▸ **Objective a**: Name every food mentioned in the power lifting text below.

▸ **Document excerpt**:
----

Facebook did more than just draw a line between technology and breakfast cereal when Kidd needed a new work- out routine.
“I had tried everything, and nothing was working. I wasn’t sitting at home eating bon-bons, I was exercising and eating right, but still gaining weight.” Kidd eventually turned to a program she’d abandoned some years before: power lifting. It’s a peculiar choice for a gal who has no plans to compete in the Miss Musclebound Championship, but she knew it would work. “I’d done health stories on air with this great guy named Bob Matthews, who has this program called Power One K. He saw me on Facebook and he said, “Come back!”
Kidd says power lifting works as a weight loss method for women “because we don’t have enough testosterone to get ripped. Power lifting builds muscle that eats fat, but because girls don’t get bulky, the inches fly off.” Before hooking up again with Matthews, Kidd had been doing lighter weights and lots of reps, which wasn’t helping her shed pounds.
Kidd likes to pass along her virtual world health advice to her two sons. “When we go out, or I fix some food, I’m always quizzing them. ‘What’s the healthiest thing on your plate? Is it that broccoli or the macaroni and cheese?’ They’re 9 and 10, and so I talk to them on a level they understand: ‘This food will make you big and strong. This one will keep you from getting sick.’
“I’m always going to the gym or out hiking, so hopefully I’m a role model for my boys. My main rule for them is ‘Do some kind of exercise every day, if you want to live well and for a long time.’ Our vacations are built around activities, so instead of Disneyland we’ll go to Sedona to hike, and I make it an adventure: ‘Let’s look for rocks and tarantulas!’” (Unfortunately, Kidd says, they occasionally find tarantulas.)

----

▸ **Data for the task**:
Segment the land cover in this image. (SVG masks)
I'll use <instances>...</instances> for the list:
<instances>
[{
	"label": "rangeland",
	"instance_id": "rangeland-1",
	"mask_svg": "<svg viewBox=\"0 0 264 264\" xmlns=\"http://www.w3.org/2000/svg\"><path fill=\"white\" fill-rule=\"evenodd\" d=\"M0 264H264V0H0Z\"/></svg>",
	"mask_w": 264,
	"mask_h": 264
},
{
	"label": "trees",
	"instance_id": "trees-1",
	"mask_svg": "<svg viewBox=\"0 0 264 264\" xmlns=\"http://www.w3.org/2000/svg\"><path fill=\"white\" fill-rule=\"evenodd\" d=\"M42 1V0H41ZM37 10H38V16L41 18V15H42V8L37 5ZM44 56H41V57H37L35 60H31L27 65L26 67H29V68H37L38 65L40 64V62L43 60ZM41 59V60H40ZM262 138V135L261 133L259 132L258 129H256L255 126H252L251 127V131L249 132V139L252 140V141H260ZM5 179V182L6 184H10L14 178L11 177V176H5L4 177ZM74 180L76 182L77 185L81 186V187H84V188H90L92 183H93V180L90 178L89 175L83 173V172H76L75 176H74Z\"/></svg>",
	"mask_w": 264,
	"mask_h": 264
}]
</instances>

----

▸ **Objective b**: Output every line of the entry above as a numbered list, omitting any blank lines.

▸ **Written solution a**: breakfast cereal, bon-bons, broccoli, macaroni and cheese

▸ **Written solution b**:
1. Segment the land cover in this image. (SVG masks)
2. I'll use <instances>...</instances> for the list:
3. <instances>
4. [{
5. 	"label": "rangeland",
6. 	"instance_id": "rangeland-1",
7. 	"mask_svg": "<svg viewBox=\"0 0 264 264\" xmlns=\"http://www.w3.org/2000/svg\"><path fill=\"white\" fill-rule=\"evenodd\" d=\"M0 264H264V0H0Z\"/></svg>",
8. 	"mask_w": 264,
9. 	"mask_h": 264
10. },
11. {
12. 	"label": "trees",
13. 	"instance_id": "trees-1",
14. 	"mask_svg": "<svg viewBox=\"0 0 264 264\" xmlns=\"http://www.w3.org/2000/svg\"><path fill=\"white\" fill-rule=\"evenodd\" d=\"M42 1V0H41ZM37 10H38V16L41 18V15H42V8L37 5ZM44 56H41V57H37L35 60H31L27 65L26 67H29V68H37L38 65L40 64V62L43 60ZM41 59V60H40ZM262 138V135L261 133L259 132L258 129H256L255 126H252L251 127V131L249 132V139L252 140V141H260ZM5 179V182L6 184H10L14 178L11 177V176H5L4 177ZM74 180L76 182L77 185L81 186V187H84V188H90L92 183H93V180L90 178L89 175L83 173V172H76L75 176H74Z\"/></svg>",
15. 	"mask_w": 264,
16. 	"mask_h": 264
17. }]
18. </instances>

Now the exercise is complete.